## PAGE
[start]

Finally Moved

Today marks a week of work since moving, Tuesday was the actual week since we moved and it’s been unlike anything I’ve ever experienced before. Not that I haven’t moved before, just that I haven’t moved from house to house before. Lat time I moved was from an apartment back into the house during the time that my mother was ill, just before she passed.

I believe I’ve written about how much that house meant and still means to me, I thought it held the memories and I would lose them. To be honest, I don’t know if it’s because we were having to do so much or what but the physical move from the house didn’t hurt me as much as I thought it would. Maybe I had cried myself out before hand and that was my mourning or maybe it just hasn’t hit me yet, I don’t know.

When we got down to the end of the day and the house was just a shell, I was okay with it. Mind you I still had a two hour drive ahead of me in a 26′ UHaul that I was driving so maybe being tired and having that in my head helped. Adrenal did surely play a big part of that night, along with a lot of caffeine, but we made it.

Sadness only seemed to play a part when we visited the neighbors. This couple has grown up with us because they were a young family when they moved in next door. They are grandparents now and didn’t want us to move, they’re honestly the only reason I think that we truly were there for so long, along with not being able to get several other places that we looked at. He came to the door to say goodbye but she made an excuse that she was in the shower. I don’t hold it against her because I know it was hard, she left a voicemail on the phone so I know that’s the best she could do.

We arrived here at about 10 pm that night and were so tired that we just couldn’t unload. We had a freezer chest in the back, we ran an extension cord to plug it in and locked up the truck. We’re so far in the woods that we actually left the truck in the “road” overnight and it was okay. I have not seen another car yet drive past the house but my son said he’s seen two so far. This is a far cry from the thumping music of cars at all hours at the other place. However, we’ve been met by a LOT of hard work, mosquitos, snakes and frogs.

With me having to work, my son has been doing a lot during the day while also keeping up with his daughters school lessons too. My sister has been great with taking her over to her house and tutoring her (starting to). Once we get through all of this, it will be okay, it’s just a lot to deal with. I’ve been through worse is what I keep telling myself, but I’ve never had to renovate bathrooms and that’s what we’re having to do. It’s the only way we could move, a fixer upper and that’s just what it is. So one bathroom has new facilities shall we say, but the floor is only partially done. I don’t care so long as I can take a shower and use the facilities. The second bathroom (attached to my room) is a bit worse when needing repairs so we’ve closed it off for right now and will hopefully get to it next month or earlier. We have to strip the floors and take out the facilities and sink in order to replace them.

[end]

## THE PROBLEM
Carry on the moving-day post from its last sentence, the one ending "in order to replace them."

## DATASET ENTRIES
[start]

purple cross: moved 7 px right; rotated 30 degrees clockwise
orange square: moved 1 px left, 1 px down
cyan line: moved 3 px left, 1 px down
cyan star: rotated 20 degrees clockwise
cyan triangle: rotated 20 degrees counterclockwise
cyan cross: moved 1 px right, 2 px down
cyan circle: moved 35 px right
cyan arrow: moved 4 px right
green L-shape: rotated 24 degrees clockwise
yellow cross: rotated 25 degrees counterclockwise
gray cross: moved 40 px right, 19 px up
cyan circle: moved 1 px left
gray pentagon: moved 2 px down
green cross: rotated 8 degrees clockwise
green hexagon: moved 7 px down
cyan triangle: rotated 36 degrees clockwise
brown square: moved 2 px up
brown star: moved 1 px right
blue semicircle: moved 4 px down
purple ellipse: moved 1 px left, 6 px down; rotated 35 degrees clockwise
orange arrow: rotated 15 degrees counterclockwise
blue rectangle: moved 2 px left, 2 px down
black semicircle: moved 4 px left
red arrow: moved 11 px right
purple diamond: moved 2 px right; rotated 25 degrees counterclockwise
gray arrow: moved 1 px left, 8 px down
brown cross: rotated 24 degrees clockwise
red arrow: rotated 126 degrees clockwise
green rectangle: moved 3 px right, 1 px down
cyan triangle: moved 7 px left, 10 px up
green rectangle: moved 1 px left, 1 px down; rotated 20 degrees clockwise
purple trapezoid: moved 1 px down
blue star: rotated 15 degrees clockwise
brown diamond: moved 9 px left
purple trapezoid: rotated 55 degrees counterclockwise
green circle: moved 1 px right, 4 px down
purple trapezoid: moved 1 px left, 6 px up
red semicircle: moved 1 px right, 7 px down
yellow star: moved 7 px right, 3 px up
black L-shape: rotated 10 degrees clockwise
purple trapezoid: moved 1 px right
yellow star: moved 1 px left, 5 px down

[end]

## OUTPUT OF THE TASK
I’ve never had to hire a junk removal service before but that’s what I have scheduled for next week. We have so many garbage bags and old broken furniture and appliances in the front yard that we look like a dump…oh and the toilet that we took out is out there too! So I’m learning how to do these things and trying to keep my sanity while doing it.

We’ve been without a refrigerator now (counting the old house) about two weeks now and I don’t know what I would do if I didn’t know they were delivering it on Saturday. They’re bringing out a stove and a washer and dryer also, the previous owner had dogs and I think the washer and dryer were clogged with hair but I just couldn’t bring myself to put any of our clothes in it and I’m truly not prude or anything, you should have seen it.  The stove, I thought it was yellow until it was taken out into the light, it was actually white! We were told not to open the fridge so I don’t even want to think of what was in there. Freezer living is what we’ve been doing and I don’t like it one bit. I want vegetables!

I have to work and so I have my desk (broken in the move) set up and able to work. Thank goodness the internet is up although getting it changed into my name seems to be taking an act of congress to get done. The electric company had me hooked up at another address until I physically went in there and they figured it out. I’ve had to get a PO box because the mailbox for here is not in front of the house as you would think. It’s about 5 “blocks” away in a row with about four other mail boxes. So I can’t see them and know who’s getting into the mail and I don’t like that, so PO box it is. But I will say, if I order anything from Amazon, the mail shows up in a pick up truck and will put it in a trash bag before leaving it on the other side of your fence, yes that’s the truth. So I’m glad that I can get at least that….some sense of normalcy.

Well, I should stop writing because I know I could keep going with all the things that have happened so far, this would turn into a book. Let’s see what happens today that can be added to my story.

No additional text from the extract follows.